◆ **EXERCISE DETAILS**: Rewrite everything from the first of the lines down through the one containing "können wir sicher sein, dass wir mit", changing "Personen" to "Menschen" and leaving all else the same. Give only those lines.

◆ **DATASET RECORDS**:

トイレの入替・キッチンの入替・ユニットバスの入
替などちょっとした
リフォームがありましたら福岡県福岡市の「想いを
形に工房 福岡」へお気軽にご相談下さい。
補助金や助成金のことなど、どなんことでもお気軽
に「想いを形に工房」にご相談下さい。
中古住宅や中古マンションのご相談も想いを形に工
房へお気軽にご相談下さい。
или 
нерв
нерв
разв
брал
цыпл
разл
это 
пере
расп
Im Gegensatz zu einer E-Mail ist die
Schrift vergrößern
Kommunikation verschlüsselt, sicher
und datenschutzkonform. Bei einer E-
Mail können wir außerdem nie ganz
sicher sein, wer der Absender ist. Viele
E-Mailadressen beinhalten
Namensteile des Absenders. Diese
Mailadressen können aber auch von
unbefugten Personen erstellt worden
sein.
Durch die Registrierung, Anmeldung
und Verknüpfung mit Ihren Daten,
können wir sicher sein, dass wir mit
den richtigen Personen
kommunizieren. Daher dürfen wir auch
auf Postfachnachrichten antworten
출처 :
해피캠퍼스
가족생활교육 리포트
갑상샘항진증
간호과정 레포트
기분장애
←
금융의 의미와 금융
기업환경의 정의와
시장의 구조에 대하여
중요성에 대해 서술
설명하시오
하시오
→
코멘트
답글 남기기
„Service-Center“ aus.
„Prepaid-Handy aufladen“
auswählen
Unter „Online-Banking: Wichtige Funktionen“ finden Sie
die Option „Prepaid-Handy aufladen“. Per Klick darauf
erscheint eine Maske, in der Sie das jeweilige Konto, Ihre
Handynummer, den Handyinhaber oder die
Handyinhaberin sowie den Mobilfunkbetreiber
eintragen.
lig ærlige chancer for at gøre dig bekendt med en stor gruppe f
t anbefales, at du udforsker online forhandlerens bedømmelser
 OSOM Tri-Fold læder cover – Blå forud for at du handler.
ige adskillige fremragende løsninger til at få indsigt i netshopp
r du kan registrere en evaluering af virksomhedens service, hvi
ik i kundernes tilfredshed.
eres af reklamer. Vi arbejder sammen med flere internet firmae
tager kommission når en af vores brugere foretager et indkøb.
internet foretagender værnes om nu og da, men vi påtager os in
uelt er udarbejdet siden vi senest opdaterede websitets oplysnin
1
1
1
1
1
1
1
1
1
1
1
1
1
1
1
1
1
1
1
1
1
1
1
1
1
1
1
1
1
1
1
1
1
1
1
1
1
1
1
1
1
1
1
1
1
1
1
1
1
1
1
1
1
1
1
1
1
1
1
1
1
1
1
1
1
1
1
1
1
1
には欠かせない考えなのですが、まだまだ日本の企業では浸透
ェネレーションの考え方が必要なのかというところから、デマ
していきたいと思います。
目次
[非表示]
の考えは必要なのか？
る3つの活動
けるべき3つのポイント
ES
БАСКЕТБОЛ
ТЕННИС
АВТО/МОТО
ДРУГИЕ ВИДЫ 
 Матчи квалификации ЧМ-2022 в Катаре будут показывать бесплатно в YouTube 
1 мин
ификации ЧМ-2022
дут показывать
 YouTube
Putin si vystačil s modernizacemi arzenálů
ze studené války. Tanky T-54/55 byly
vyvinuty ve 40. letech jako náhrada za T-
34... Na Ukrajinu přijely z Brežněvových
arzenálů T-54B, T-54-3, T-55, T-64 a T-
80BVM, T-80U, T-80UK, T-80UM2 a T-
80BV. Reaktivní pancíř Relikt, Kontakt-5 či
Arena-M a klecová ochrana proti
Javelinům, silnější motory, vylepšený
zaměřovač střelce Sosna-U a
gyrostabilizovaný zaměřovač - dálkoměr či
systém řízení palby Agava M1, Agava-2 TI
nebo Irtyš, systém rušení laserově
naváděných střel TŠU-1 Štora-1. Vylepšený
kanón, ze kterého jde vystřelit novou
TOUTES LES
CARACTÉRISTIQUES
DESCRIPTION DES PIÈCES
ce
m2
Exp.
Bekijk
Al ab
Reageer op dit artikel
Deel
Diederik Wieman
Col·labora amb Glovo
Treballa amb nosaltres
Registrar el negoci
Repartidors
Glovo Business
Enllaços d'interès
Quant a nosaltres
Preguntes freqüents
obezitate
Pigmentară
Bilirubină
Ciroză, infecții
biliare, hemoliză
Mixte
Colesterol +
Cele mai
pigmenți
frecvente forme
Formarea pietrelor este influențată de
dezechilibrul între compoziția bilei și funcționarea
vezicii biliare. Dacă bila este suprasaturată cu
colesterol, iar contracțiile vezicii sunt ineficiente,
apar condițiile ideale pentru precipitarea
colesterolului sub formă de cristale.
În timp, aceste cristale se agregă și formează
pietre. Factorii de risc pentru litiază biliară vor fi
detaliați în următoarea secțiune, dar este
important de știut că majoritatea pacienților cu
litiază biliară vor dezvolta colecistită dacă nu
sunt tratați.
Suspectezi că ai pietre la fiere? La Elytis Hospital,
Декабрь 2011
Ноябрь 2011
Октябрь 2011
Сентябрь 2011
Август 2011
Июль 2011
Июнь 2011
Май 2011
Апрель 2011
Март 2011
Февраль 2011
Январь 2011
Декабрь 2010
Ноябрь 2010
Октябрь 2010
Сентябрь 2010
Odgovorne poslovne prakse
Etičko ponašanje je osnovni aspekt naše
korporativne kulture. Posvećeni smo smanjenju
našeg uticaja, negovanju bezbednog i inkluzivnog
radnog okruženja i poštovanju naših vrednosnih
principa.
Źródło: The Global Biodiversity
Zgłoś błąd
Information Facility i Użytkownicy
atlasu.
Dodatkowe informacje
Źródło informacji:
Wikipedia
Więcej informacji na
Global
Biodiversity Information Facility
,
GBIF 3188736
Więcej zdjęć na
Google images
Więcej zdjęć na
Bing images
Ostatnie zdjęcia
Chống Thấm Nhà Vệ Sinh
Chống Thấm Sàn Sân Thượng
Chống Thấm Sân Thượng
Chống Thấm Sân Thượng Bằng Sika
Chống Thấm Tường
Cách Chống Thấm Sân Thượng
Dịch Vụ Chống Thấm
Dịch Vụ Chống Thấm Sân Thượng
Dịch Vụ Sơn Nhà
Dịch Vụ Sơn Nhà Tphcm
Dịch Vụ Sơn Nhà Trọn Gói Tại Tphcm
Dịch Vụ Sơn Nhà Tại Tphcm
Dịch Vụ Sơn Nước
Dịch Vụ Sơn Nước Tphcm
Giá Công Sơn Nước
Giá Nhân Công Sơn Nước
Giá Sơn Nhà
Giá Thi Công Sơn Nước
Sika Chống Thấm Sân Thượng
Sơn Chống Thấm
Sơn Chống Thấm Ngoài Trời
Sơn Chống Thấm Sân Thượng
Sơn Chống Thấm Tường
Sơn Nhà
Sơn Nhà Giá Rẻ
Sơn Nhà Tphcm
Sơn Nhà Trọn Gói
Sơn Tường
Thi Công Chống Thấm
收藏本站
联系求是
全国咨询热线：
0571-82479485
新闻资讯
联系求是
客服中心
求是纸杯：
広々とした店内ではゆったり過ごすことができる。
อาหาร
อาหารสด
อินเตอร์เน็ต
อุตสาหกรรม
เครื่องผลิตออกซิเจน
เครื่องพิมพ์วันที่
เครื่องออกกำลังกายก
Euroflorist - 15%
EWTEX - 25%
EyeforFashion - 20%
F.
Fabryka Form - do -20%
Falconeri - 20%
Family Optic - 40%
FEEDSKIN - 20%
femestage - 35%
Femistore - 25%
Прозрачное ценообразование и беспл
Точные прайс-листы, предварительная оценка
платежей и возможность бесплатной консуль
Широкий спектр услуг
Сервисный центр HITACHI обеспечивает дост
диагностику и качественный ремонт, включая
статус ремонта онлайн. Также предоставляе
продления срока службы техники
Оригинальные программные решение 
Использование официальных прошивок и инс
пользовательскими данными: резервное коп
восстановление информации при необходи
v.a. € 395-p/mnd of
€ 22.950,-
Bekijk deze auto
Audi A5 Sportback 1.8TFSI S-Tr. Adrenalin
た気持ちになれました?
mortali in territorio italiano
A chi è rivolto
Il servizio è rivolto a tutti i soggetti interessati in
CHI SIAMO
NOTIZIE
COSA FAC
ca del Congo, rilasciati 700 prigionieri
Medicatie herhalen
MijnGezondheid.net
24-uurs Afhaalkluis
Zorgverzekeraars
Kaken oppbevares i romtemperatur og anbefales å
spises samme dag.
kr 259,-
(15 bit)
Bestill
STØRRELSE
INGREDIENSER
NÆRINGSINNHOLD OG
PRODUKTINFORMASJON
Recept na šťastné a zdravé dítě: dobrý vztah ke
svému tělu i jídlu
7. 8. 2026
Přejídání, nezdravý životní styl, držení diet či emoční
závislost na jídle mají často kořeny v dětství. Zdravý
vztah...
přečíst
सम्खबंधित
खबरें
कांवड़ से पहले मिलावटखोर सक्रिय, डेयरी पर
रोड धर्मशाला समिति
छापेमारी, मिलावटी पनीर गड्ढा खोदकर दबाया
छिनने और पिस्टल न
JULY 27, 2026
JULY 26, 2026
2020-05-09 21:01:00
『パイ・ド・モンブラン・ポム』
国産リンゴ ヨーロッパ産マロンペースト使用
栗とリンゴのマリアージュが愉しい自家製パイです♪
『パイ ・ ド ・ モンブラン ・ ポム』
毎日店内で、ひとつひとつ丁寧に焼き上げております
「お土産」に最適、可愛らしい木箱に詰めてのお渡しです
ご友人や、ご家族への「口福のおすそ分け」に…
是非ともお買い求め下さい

◆ **YOUR SOLUTION**:
トイレの入替・キッチンの入替・ユニットバスの入
替などちょっとした
リフォームがありましたら福岡県福岡市の「想いを
形に工房 福岡」へお気軽にご相談下さい。
補助金や助成金のことなど、どなんことでもお気軽
に「想いを形に工房」にご相談下さい。
中古住宅や中古マンションのご相談も想いを形に工
房へお気軽にご相談下さい。
или 
нерв
нерв
разв
брал
цыпл
разл
это 
пере
расп
Im Gegensatz zu einer E-Mail ist die
Schrift vergrößern
Kommunikation verschlüsselt, sicher
und datenschutzkonform. Bei einer E-
Mail können wir außerdem nie ganz
sicher sein, wer der Absender ist. Viele
E-Mailadressen beinhalten
Namensteile des Absenders. Diese
Mailadressen können aber auch von
unbefugten Menschen erstellt worden
sein.
Durch die Registrierung, Anmeldung
und Verknüpfung mit Ihren Daten,
können wir sicher sein, dass wir mit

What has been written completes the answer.